Dr. Higgins goes to on to explain how Neurome™ provides this clinically relevant information. “It’s a matter of combining the phenotype - clinical signs and symptoms – with the massive amount of genetic information that is now available. In order to filter that information, we need to have the clinical information upfront so that we can query clinical databases and rank order signs and symptoms based on their pertinence to neurologic disease,. We thenrank order the pathogenicity of the particular DNA variants that an individual patient of their family member possesses..”
“We supplement the clinical or phenotype component, with relevant sequencing data,” continues Dr. Higgins. “We look at all the genes that have been expressed in the nervous system, and make sure there is adequate co-coverage in those genes. With whole exome testing there can be peaks and valleys in the amount of coverage for certain areas in the gene, meaning that you can't reliably make a base pair call. We boost those problematic areas so we get adequate coverage of those genes. The phenotype information helps filter the variants that are associated with the specific clinical picture. When a mutation occurs in a region of a gene not deeply sequenced by standard whole-exome analysis, the mutation may be missed, thus, the confidence in the result may be reduced. Deeper coverage in the most relevant neurologic genes leads to a higher yield and greater diagnostic confidence.”

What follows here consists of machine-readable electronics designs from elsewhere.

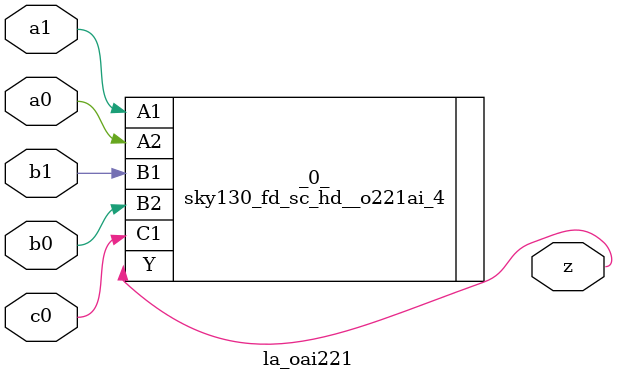
<source format=v>

/* Generated by Yosys 0.44 (git sha1 80ba43d26, g++ 11.4.0-1ubuntu1~22.04 -fPIC -O3) */

(* top =  1  *)
(* src = "generated" *)
(* keep_hierarchy *)
module la_oai221 (
    a0,
    a1,
    b0,
    b1,
    c0,
    z
);
  (* src = "generated" *)
  input a0;
  wire a0;
  (* src = "generated" *)
  input a1;
  wire a1;
  (* src = "generated" *)
  input b0;
  wire b0;
  (* src = "generated" *)
  input b1;
  wire b1;
  (* src = "generated" *)
  input c0;
  wire c0;
  (* src = "generated" *)
  output z;
  wire z;
  sky130_fd_sc_hd__o221ai_4 _0_ (
      .A1(a1),
      .A2(a0),
      .B1(b1),
      .B2(b0),
      .C1(c0),
      .Y (z)
  );
endmodule

</source>
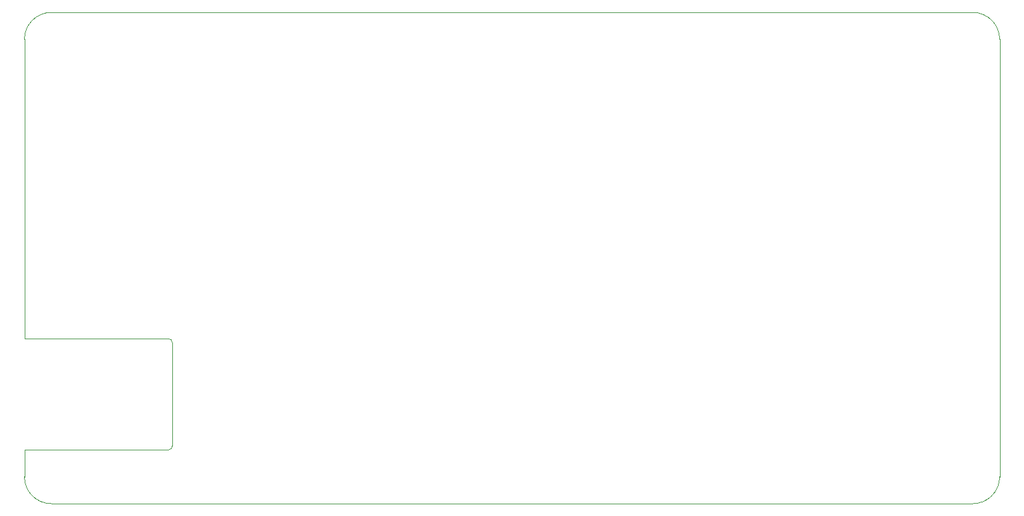
<source format=gbr>
%FSLAX46Y46*%
%MOMM*%
%ADD10C,0.010000*%
G01*
%LPD*%
G01*
%LPD*%
D10*
X0Y28500000D02*
X0Y-10500000D01*
D10*
X0Y-10500000D02*
X18750000Y-10500000D01*
D10*
X19250000Y-11000000D02*
X19250000Y-24500000D01*
D10*
X18750000Y-25000000D02*
X0Y-25000000D01*
D10*
X0Y-25000000D02*
X0Y-28500000D01*
D10*
X3499999Y-32000000D02*
X123500000Y-32000000D01*
D10*
X127000000Y-28500000D02*
X127000000Y28500000D01*
D10*
X123500000Y32000000D02*
X3499999Y32000000D01*
G75*
D10*
G03*
X3499999Y32000000D02*
X0Y28500000I0J-3500000D01*
D10*
G02*
X18750000Y-10500000D02*
X19250000Y-11000000I0J-500000D01*
D10*
G02*
X19250000Y-24500000D02*
X18750000Y-25000000I-500000J0D01*
D10*
G03*
X0Y-28500000D02*
X3499999Y-32000000I3499999J0D01*
D10*
G03*
X123500000Y-32000000D02*
X127000000Y-28500000I0J3500000D01*
D10*
G03*
X127000000Y28500000D02*
X123500000Y32000000I-3500000J0D01*
M02*

</source>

“So, Neurome™ differs from other exome testing due to the way it filters information based on phenotype and enhances coverage by boosting or finishing certain genetic regions relevant to neurology,” summarizes Dr. Higgins.
Application of Neurome™ Analysis
Typical candidates for Neurome™ analysis are children with some aspect of delayed milestones, including walking or talking, or evidence of a neurodevelopmental disability, such as autism or multiple congenital anomalies. Adults may also be candidates for Neurome™ analysis, when targeted testing is not informative. Disorders whose genetic basis may be revealed also include neuromuscular disorders, motor neuron diseases, hereditary peripheral neuropathies, movement disorders (e.g. Parkinson disease), hearing loss, epilepsy, leukodystrophy, and early-onset dementia. Importantly, the clinical picture should be one which does not correspond to a specific disorder, or for which a specific gene test or targeted panel doesn’t exist. “Current recommendations from the American College of Medical Genetics are to do the targeted genetic testing first,” Dr. Higgins says, both to limit cost and to reduce the likelihood of incidental findings that don’t improve the diagnostic understanding of the condition being tested.2
Rehm HL, Bale SJ, Bayrak-Toydemir P, et al. ACMG clinical laboratory standards for next-generation sequencing. Genet Med. 2013Sep;15(9):733-47. doi: 10.1038/gim.2013.92.
- Green RC, Berg JS, Grody WW et al. ACMG recommendations for reporting of incidental findings in clinical exome and genome sequencing Genet Med. 2013Jul;15(7):565-74. doi: 10.1038/gim.2013.73.